■ Given passage:
Answer
See below
Work Step by Step
Given $V=C^2(I)$
We can write set $S$ as $S=\{p \in C^2(I):y''+2y'-y=0\}$.
Assume that $y_0 \in C^2(I)$ such as $y_0(t) =0 \forall t \in I$. By then we have $y''_0(t)=0,y_0'(t)=0 \forall t \in I$
We can see that $y_0''(t)+2y_0'(t)-y_0(t)=0 \forall t\in I$. Hence, $S$ is nonempty (1)
Let $y_1,y_2 \in S$ then $y_1''+2y_1'-y_1=0,y_2''+2y_2'-y_2 =0$
Obtain $(y_1+y_2)''(t)+(y_1+y_2)'(t)-(y_1+y_2)(t)\\=y_1''(t)+y_2''(t)+y_1'(t)+y_2'(t)-y_1(t)-y_2(t)\\=[y_1''(t)+y_1'(t)-y_1(t)]+[y_2''(t)+y_2'(t)-y_2(t)]\\=0+0=0 \forall t \in I$
Since $y_1+y_2 \in S$, $y_1+y_2$ is closed under addition (2)
Let $y \in S$ and $c$ be a scalar
Obtain $(cy'')(t)+2(cy)'(t)-(cy)(t)\\=cy''(t)+2cy'(t)-cy(t)\\=c[y''(t)+2y'(t)-y(t)]\\=c(0)=0 \forall t \in I$
Since $cy \in S$, $cy$ is closed under scalar multiplication (3)
From (1), (2), (3), $S$ is a subspace of $C^2(I)$

■ Required action A:
From the subspace proof, list the numbered properties of $S$ that it establishes before concluding that $S$ is a subspace of $C^2(I)$.
■ Required action B:
In the subspace proof, how does the argument show that $S$ is nonempty?
■ Required action C:
Retype the part of the subspace proof that opens with the words containing "Assume that $y_0" and closes with "under addition (2)".

■ Extracted information:
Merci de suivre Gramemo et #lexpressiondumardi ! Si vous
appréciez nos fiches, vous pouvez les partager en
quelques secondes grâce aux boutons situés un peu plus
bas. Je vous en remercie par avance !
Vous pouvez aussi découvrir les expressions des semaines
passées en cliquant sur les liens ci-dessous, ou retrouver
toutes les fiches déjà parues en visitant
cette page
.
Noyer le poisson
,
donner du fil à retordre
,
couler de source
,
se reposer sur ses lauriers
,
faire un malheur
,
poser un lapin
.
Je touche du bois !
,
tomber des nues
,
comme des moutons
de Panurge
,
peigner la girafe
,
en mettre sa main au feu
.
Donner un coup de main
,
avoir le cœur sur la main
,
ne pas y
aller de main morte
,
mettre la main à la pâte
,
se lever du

■ Written reply A:
(1) $S$ is nonempty.
(2) $S$ is closed under addition.
(3) $S$ is closed under scalar multiplication.

■ Written reply B:
It takes the function $y_0$ with $y_0(t)=0$ for all $t \in I$, so $y_0''(t)=0$ and $y_0'(t)=0$ for all $t$. Then $y_0''(t)+2y_0'(t)-y_0(t)=0$ for all $t \in I$, so $y_0$ belongs to $S$ and $S$ is nonempty.

■ Written reply C:
Assume that $y_0 \in C^2(I)$ such as $y_0(t) =0 \forall t \in I$. By then we have $y''_0(t)=0,y_0'(t)=0 \forall t \in I$
We can see that $y_0''(t)+2y_0'(t)-y_0(t)=0 \forall t\in I$. Hence, $S$ is nonempty (1)
Let $y_1,y_2 \in S$ then $y_1''+2y_1'-y_1=0,y_2''+2y_2'-y_2 =0$
Obtain $(y_1+y_2)''(t)+(y_1+y_2)'(t)-(y_1+y_2)(t)\\=y_1''(t)+y_2''(t)+y_1'(t)+y_2'(t)-y_1(t)-y_2(t)\\=[y_1''(t)+y_1'(t)-y_1(t)]+[y_2''(t)+y_2'(t)-y_2(t)]\\=0+0=0 \forall t \in I$
Since $y_1+y_2 \in S$, $y_1+y_2$ is closed under addition (2)